5 - Xzibit. X has had some great moments in his music career ("What U See is What U Get", "What's the Difference", that Reflection Eternal track with Rah Digga). But then he had that stupid song where he was a ninja or something in the video, and his track on the 8 Mile soundtrack was pretty terrible as well. So I'm really happy that he's found a new niche for himself on MTV. He's a perfect choice to host Pimp My Ride; he's funny, he enjoys it, he seems to have a real, unforced rapport with the people on the show. I didn't think I'd like the show at all, but it's perfect brain-dead viewing, and X is the best thing it has going for it. (Side note: what was up with that one guy trying to put a river in the car because the girl's name was Nile? That shit was stupid.)
6 - Kanye West. He's platinum now! And he's the first dude on Rocafella to go platinum other than Jay, Cam, and DJ Clue (which is like what? Who bought those shitty Clue albums?). College Dropout is also the best album Rocafella's released that wasn't by Jay-Z, so Kanye deserves it. I just hope Beanie doesn't get jealous and beat his ass.

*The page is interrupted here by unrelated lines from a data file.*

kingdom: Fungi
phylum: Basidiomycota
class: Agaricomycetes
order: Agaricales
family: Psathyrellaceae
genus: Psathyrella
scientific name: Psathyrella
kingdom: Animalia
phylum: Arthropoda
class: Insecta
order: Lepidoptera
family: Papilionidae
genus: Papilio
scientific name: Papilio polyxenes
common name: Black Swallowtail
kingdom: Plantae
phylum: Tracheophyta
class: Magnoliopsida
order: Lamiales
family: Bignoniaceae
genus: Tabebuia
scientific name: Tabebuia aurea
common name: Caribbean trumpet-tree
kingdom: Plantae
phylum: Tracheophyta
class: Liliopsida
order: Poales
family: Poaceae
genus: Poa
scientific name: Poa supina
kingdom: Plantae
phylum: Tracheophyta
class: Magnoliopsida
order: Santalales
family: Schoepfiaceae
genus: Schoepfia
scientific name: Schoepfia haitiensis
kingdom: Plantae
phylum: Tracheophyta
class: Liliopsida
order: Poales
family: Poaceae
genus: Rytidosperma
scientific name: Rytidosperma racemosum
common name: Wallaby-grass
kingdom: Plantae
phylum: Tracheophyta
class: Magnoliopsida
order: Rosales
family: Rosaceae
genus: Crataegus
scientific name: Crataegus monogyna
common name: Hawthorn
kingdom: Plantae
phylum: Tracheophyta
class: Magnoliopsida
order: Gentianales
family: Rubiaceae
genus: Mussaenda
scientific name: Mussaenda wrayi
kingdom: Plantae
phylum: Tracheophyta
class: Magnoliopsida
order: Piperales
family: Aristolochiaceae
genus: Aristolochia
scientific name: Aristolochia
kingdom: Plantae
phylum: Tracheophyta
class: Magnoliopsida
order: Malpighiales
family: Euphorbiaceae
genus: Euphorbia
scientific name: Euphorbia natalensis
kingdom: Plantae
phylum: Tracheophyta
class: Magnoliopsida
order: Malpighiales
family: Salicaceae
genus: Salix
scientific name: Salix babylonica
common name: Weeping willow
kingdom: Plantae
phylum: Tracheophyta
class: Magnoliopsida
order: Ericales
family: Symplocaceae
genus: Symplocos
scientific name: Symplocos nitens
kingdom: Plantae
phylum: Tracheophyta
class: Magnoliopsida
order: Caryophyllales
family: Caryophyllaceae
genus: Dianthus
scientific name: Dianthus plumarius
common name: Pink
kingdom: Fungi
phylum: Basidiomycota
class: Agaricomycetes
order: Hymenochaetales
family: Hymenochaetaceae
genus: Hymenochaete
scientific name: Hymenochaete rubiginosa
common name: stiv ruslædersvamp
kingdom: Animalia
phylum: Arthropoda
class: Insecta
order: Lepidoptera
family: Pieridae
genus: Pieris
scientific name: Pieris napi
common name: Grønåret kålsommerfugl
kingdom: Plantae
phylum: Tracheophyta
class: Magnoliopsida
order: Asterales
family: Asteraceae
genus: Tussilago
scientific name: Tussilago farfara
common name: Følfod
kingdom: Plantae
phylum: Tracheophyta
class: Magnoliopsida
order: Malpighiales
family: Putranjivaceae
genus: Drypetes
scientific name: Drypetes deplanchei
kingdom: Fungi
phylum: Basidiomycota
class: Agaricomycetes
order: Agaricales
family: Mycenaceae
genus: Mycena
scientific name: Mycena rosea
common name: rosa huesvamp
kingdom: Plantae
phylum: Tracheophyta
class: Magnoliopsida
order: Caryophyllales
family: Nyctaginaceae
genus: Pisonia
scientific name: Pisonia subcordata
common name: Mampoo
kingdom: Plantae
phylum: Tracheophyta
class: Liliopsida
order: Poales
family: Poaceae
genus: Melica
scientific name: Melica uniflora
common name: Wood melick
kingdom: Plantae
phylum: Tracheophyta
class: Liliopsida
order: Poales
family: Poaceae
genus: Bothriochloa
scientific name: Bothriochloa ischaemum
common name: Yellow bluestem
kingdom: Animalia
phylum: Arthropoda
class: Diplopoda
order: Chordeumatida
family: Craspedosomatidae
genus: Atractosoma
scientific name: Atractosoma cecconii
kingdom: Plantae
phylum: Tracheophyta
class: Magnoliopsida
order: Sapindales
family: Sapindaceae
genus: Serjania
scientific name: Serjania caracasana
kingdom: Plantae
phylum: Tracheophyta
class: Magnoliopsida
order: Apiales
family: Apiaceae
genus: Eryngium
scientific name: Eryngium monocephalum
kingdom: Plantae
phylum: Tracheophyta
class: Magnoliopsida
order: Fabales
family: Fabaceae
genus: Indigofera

7 - Charles S. Dutton. Baltimore represent! This guy is from Baltimore, he's a great actor, he's done heavy prison time for manslaughter, and everything he does on TV turns to gold (Roc, The Corner, that time he was on Oz). So why has he never been in a good movie? Secret Window is just the latest in an embarrassingly long line of horrendous movies he's been in: Crocodile Dundee 2, Alien 3, that Meg Ryan boxing movie that looked terrible. I think I kinda liked Surviving the Game when I was 12, but all I really remember is that it came out at the same time as Hard Target and had the exact same plot. Wait, I'm checking IMDB ... He was in Menace II Society? And Seven? I don't remember that! I should probably see Get on the Bus, huh?
8 - Marianna Ritchey. I'm not used to being moved when I read blogs, but her entry about life's great little moments (Regarding: Little Moments of Nirvana, March 16) made me want to hug my mom, my girlfriend, and my dog immediately.
9 - Jacquise from The Real World. I like this guy. He's funny. He's also the only castmember this year who isn't crazy, drunk, intensely judgmental, or some unholy combination thereof.
10 - David Amsden. Amsden's article from the most recent Believer about the way debut novelists are marketed much more heavily than other novels raised some interesting points. On the one hand, I'd generally rather read a book by someone roughly my age than someone much older; I tend to share sensibilities with people closer to my age. (And White Teeth was way better than The Autograph Man; sorry, dude.) But Amsden is right that the media tends to fixate on weird, irrelevant things about the authors it hypes. I'm certainly not immune to hype, but it's weird how someone like Jonathan Lethem can be so great for so long without anyone noticing; that guy wrote so many amazing novels, but he didn't get hardly any hype until he wrote his autobiographical epic about late-70s Brooklyn that simply refused to be ignored. But anyway, Amsden's article is a fun, smart, accessible read about contemporary literature, and articles like that aren't exactly thick on the ground.